Task brief: How many lines of the entries hold the string "conteúdo"? Reply with the number alone.

Dataset:

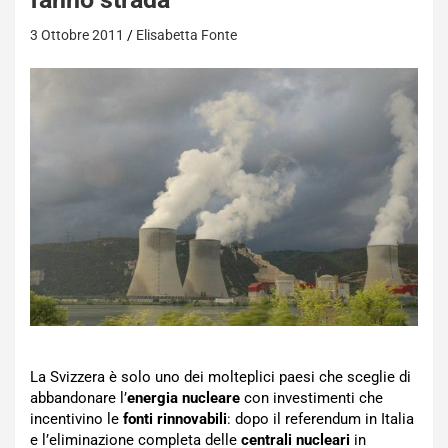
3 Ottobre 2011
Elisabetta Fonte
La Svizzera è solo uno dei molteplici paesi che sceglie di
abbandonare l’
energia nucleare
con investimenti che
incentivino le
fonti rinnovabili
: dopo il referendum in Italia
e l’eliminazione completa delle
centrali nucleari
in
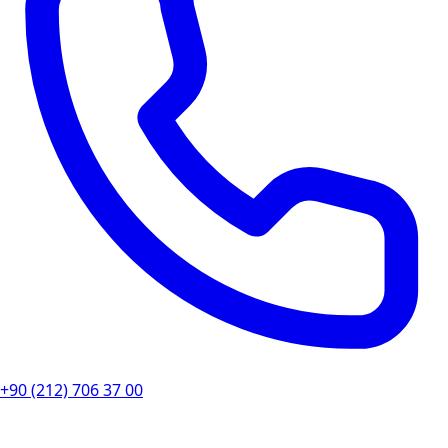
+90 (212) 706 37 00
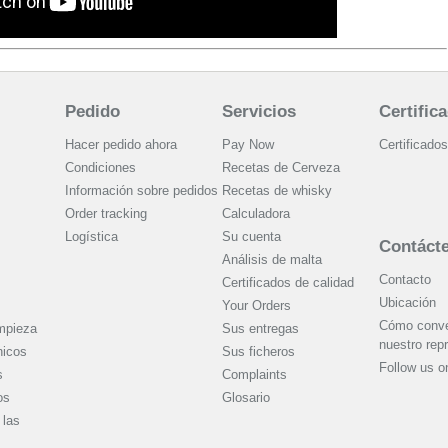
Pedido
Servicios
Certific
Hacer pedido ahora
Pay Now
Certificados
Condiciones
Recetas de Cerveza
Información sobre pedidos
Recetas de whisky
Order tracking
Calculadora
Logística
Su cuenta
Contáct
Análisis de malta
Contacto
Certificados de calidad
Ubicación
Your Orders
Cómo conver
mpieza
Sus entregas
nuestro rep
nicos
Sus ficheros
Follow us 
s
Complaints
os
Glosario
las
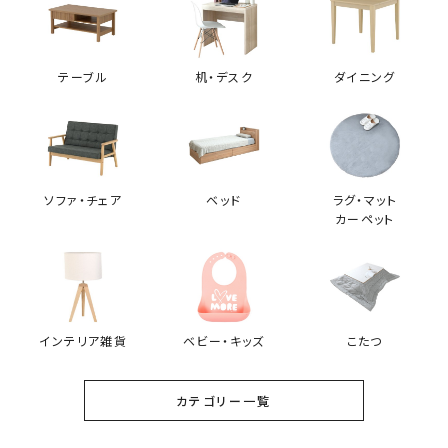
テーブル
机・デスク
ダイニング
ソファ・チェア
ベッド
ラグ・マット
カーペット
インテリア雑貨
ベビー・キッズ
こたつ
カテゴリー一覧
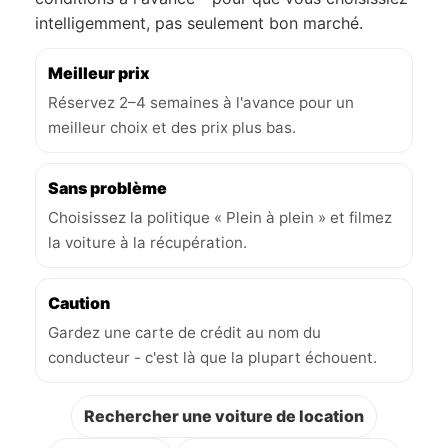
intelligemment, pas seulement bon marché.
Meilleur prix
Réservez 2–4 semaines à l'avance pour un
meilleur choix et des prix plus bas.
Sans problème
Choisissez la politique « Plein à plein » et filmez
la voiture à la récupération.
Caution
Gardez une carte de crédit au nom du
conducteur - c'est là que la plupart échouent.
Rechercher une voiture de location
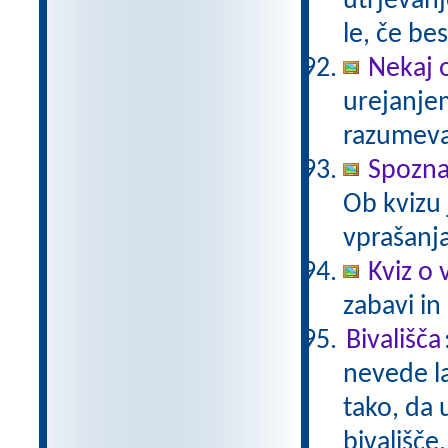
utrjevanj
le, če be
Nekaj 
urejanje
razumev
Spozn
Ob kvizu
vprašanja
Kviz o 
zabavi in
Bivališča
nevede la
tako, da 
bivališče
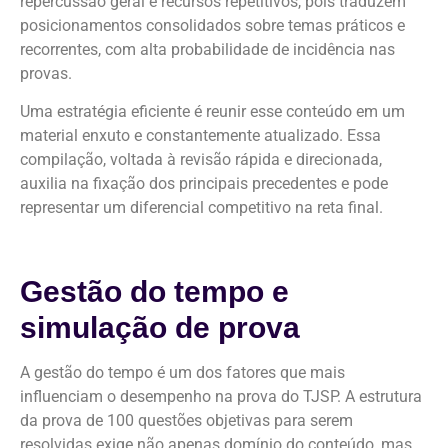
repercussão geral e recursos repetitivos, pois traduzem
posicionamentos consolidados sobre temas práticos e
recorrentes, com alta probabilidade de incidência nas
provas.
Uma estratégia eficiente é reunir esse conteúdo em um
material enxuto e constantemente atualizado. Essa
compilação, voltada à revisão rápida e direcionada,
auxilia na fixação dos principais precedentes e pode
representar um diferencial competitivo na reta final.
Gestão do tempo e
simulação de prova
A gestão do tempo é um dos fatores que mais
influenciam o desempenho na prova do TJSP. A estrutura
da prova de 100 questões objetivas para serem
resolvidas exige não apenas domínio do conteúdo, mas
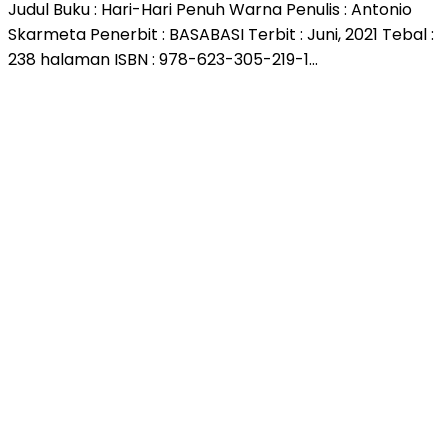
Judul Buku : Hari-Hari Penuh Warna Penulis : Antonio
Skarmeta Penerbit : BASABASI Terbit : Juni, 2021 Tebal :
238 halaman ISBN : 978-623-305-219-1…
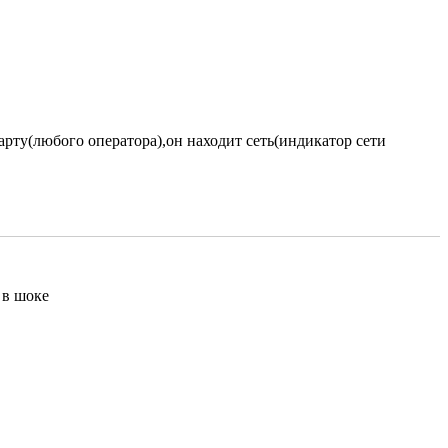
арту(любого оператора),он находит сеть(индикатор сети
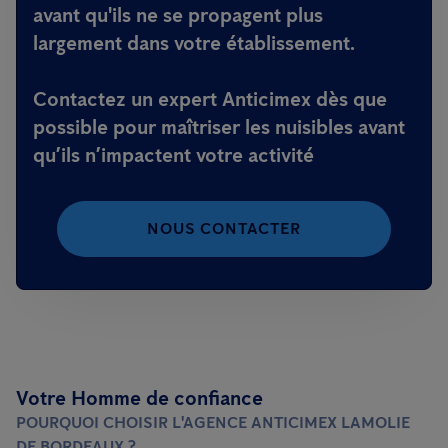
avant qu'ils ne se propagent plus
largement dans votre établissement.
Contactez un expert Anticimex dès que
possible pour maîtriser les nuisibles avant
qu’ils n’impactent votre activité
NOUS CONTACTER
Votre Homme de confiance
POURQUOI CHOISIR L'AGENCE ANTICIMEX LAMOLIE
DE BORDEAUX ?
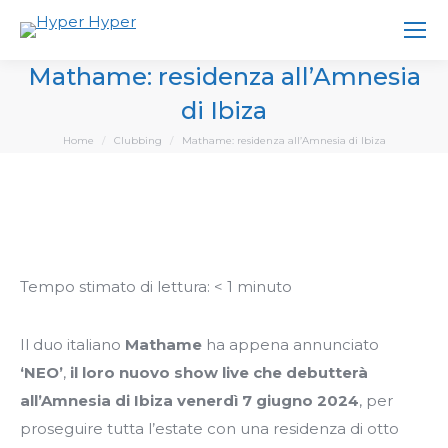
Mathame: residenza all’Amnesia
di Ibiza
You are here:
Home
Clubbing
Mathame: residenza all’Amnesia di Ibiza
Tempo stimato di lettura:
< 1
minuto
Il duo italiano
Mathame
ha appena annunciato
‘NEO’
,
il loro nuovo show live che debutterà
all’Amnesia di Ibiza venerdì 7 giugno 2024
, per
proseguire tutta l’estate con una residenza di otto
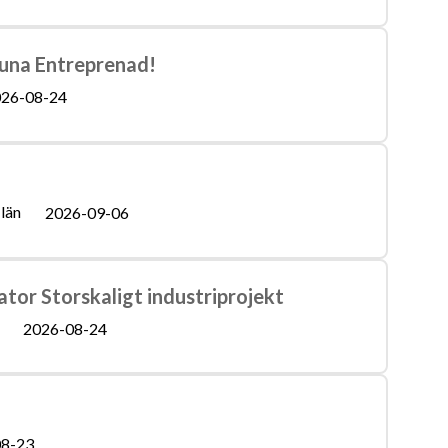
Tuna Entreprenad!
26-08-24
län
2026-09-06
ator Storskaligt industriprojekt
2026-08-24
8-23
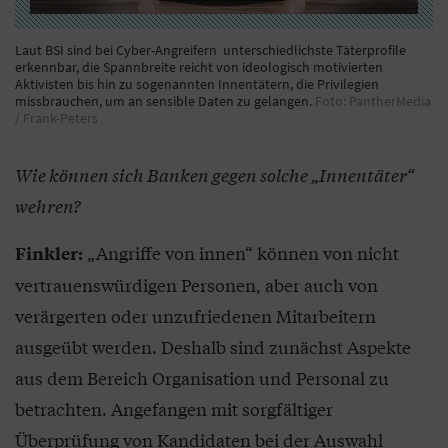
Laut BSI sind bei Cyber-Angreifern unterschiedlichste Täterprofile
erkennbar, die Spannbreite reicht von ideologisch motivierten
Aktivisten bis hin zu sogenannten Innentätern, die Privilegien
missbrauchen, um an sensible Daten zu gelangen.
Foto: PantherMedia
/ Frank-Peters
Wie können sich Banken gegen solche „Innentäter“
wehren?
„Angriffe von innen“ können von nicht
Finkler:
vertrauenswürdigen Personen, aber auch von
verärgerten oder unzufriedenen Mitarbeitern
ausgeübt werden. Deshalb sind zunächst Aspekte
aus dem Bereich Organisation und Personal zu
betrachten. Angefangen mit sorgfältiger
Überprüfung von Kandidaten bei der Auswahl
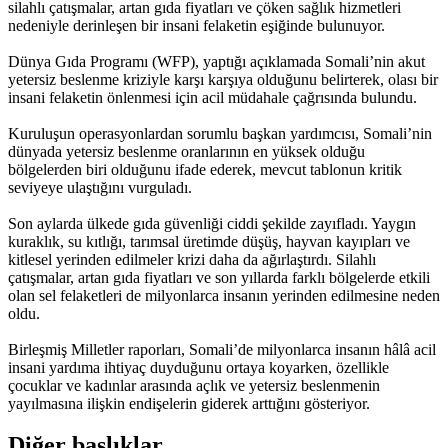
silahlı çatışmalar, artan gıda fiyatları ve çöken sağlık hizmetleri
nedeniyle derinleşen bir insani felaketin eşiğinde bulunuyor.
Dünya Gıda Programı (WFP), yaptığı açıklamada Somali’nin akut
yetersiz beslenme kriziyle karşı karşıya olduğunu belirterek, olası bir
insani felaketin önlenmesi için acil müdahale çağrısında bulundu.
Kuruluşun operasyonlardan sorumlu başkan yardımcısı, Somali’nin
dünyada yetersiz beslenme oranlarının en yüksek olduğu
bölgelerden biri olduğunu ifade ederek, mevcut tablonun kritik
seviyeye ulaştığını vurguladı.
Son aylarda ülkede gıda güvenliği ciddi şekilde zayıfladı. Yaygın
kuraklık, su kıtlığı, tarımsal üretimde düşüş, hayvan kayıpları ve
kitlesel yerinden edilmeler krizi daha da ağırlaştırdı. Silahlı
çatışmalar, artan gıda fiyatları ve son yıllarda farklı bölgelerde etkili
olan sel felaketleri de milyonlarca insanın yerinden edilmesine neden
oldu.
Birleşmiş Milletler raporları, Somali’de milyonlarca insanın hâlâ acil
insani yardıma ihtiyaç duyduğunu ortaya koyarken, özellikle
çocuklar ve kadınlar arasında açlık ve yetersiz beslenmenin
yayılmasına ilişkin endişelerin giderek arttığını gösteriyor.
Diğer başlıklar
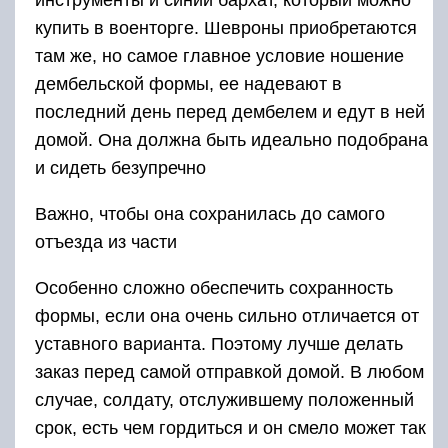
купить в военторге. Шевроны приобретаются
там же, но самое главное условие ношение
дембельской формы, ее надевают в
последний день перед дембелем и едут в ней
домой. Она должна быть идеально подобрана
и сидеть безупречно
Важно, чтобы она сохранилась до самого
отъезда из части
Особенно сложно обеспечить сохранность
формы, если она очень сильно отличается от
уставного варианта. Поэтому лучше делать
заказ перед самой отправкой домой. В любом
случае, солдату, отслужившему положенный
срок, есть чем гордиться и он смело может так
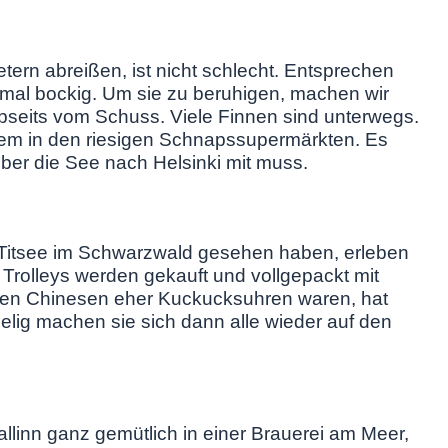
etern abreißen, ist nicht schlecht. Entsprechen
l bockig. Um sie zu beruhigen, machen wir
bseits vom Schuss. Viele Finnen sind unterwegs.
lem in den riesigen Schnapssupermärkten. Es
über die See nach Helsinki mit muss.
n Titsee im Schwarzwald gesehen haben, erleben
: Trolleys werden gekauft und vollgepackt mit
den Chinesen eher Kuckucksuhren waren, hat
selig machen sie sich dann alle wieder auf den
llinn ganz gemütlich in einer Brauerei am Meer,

Exercise solution: 2